Connectors - Amazon Managed Streaming for Apache Kafka

Connectors

A connector integrates external systems and Amazon services with Apache Kafka by continuously copying streaming data from a data source into your Apache Kafka cluster, or continuously copying data from your cluster into a data sink. A connector can also perform lightweight logic such as transformation, format conversion, or filtering data before delivering the data to a destination. Source connectors pull data from a data source and push this data into the cluster, while sink connectors pull data from the cluster and push this data into a data sink.

The following diagram shows the architecture of a connector. A worker is a Java virtual machine (JVM) process that runs the connector logic. Each worker creates a set of tasks that run in parallel threads and do the work of copying the data. Tasks don't store state, and can therefore be started, stopped, or restarted at any time in order to provide a resilient and scalable data pipeline.

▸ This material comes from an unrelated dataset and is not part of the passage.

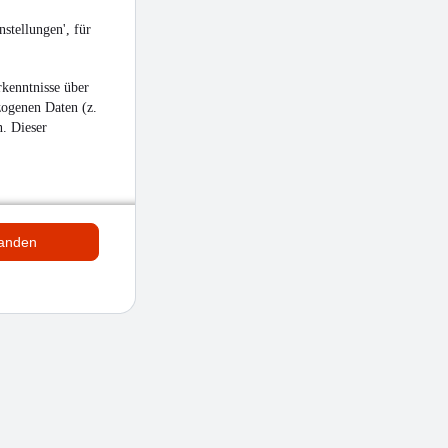
stellungen', für
kenntnisse über
zogenen Daten (z.
n. Dieser
tanden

Diagram showing the architecture of a connector cluster.

Connector capacity

The total capacity of a connector depends on the number of workers that the connector has, as well as on the number of MSK Connect Units (MCUs) per worker. Each MCU represents 1 vCPU of compute and 4 GiB of memory. The MCU memory pertains to the total memory of a worker instance and not the heap memory in use.

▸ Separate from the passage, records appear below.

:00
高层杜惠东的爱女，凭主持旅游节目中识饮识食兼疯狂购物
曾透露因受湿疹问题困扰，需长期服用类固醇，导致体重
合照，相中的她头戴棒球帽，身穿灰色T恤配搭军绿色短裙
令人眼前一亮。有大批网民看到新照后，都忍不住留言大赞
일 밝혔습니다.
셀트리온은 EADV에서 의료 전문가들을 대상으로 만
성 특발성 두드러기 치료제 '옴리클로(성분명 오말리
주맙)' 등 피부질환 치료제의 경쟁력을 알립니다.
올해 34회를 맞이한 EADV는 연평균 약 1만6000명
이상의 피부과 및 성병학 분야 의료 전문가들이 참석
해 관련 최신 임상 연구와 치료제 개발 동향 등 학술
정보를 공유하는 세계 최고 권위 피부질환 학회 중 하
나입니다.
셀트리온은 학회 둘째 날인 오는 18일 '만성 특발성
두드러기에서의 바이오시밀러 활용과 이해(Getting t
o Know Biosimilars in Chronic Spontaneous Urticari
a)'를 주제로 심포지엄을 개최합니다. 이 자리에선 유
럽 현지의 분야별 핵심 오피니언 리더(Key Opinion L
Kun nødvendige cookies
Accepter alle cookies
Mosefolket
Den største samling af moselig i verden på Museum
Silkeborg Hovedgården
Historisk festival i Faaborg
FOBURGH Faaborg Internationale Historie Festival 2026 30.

MSK Connect workers consume IP addresses in the customer-provided subnets. Each worker uses one IP address from one of the customer-provided subnets. You should ensure that you have enough available IP addresses in the subnets provided to a CreateConnector request to account for their specified capacity, especially when autoscaling connectors where the number of workers can fluctuate.

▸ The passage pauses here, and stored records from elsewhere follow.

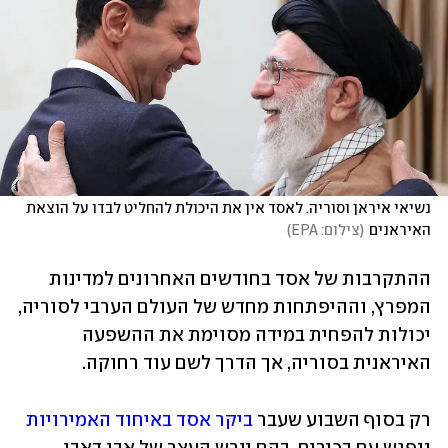
נשיאי איראן וסוריה. לאסד אין את היכולת להחליט לבדו על הוצאת 
האיראנים
(
צילום: EPA
)
ההתקרבות של אסד בחודשים האחרונים למדינות 
המפרץ, וההיפתחות מחדש של העולם הערבי לסוריה, 
יכולות להפחית במידה מסוימת את ההשפעה 
האיראנית בסוריה, אך הדרך לשם עוד רחוקה.
רק בסוף השבוע שעבר 
ביקר אסד באיחוד האמירויות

To create a connector, you must choose between one of the following two capacity modes.

  • Provisioned - Choose this mode if you know the capacity requirements for your connector. You specify two values:

    • The number of workers.

    • The number of MCUs per worker.

  • Autoscaled - Choose this mode if the capacity requirements for your connector are variable or if you don't know them in advance. When you use autoscaled mode, Amazon MSK Connect overrides your connector's tasks.max property with a value that is proportional to the number of workers running in the connector and the number of MCUs per worker.

    You specify three sets of values:

    • The minimum and maximum number of workers.

    • The scale-in and scale-out percentages for CPU utilization, which is determined by the CpuUtilization metric. When the CpuUtilization metric for the connector exceeds the scale-out percentage, MSK Connect increases the number of workers that are running in the connector. When the CpuUtilization metric goes below the scale-in percentage, MSK Connect decreases the number of workers. The number of workers always remains within the minimum and maximum numbers that you specify when you create the connector.

    • The number of MCUs per worker.

For more information about workers, see Workers. To learn about MSK Connect metrics, see Monitoring MSK Connect.

Creating a connector

Creating a connector using the AWS Management Console
  1. Open the Amazon MSK console at https://console.aws.amazon.com/msk/.

  2. In the left pane, under MSK Connect, choose Connectors.

  3. Choose Create connector.

  4. You can choose between using an existing custom plugin to create the connector, or creating a new custom plugin first. For information on custom plugins and how to create them, see Plugins. In this procedure, let's assume you have a custom plugin that you want to use. In the list of custom plugins, find the one that you want to use, and select the box to its left, then choose Next.

  5. Enter a name and, optionally, a description.

  6. Choose the cluster that you want to connect to.

  7. Specify the connector configuration. The configuration parameters that you need to specify depend on the type of connector that you want to create. However, some parameters are common to all connectors, for example, the connector.class and tasks.max parameters. The following is an example configuration for the Confluent Amazon S3 Sink Connector.

    connector.class=io.confluent.connect.s3.S3SinkConnector tasks.max=2 topics=my-example-topic s3.region=us-east-1 s3.bucket.name=my-destination-bucket flush.size=1 storage.class=io.confluent.connect.s3.storage.S3Storage format.class=io.confluent.connect.s3.format.json.JsonFormat partitioner.class=io.confluent.connect.storage.partitioner.DefaultPartitioner key.converter=org.apache.kafka.connect.storage.StringConverter value.converter=org.apache.kafka.connect.storage.StringConverter schema.compatibility=NONE
  8. Next, you configure your connector capacity. You can choose between two capacity modes: provisioned and auto scaled. For information about these two options, see Connector capacity.

  9. Choose either the default worker configuration or a custom worker configuration. For information about creating custom worker configurations, see Workers.

  10. Next, you specify the service execution role. This must be an IAM role that MSK Connect can assume, and that grants the connector all the permissions that it needs to access the necessary AWS resources. Those permissions depend on the logic of the connector. For information about how to create this role, see Service execution role.

  11. Choose Next, review the security information, then choose Next again.

  12. Specify the logging options that you want, then choose Next. For information about logging, see Logging for MSK Connect.

  13. Choose Create connector.

To use the MSK Connect API to create a connector, see CreateConnector.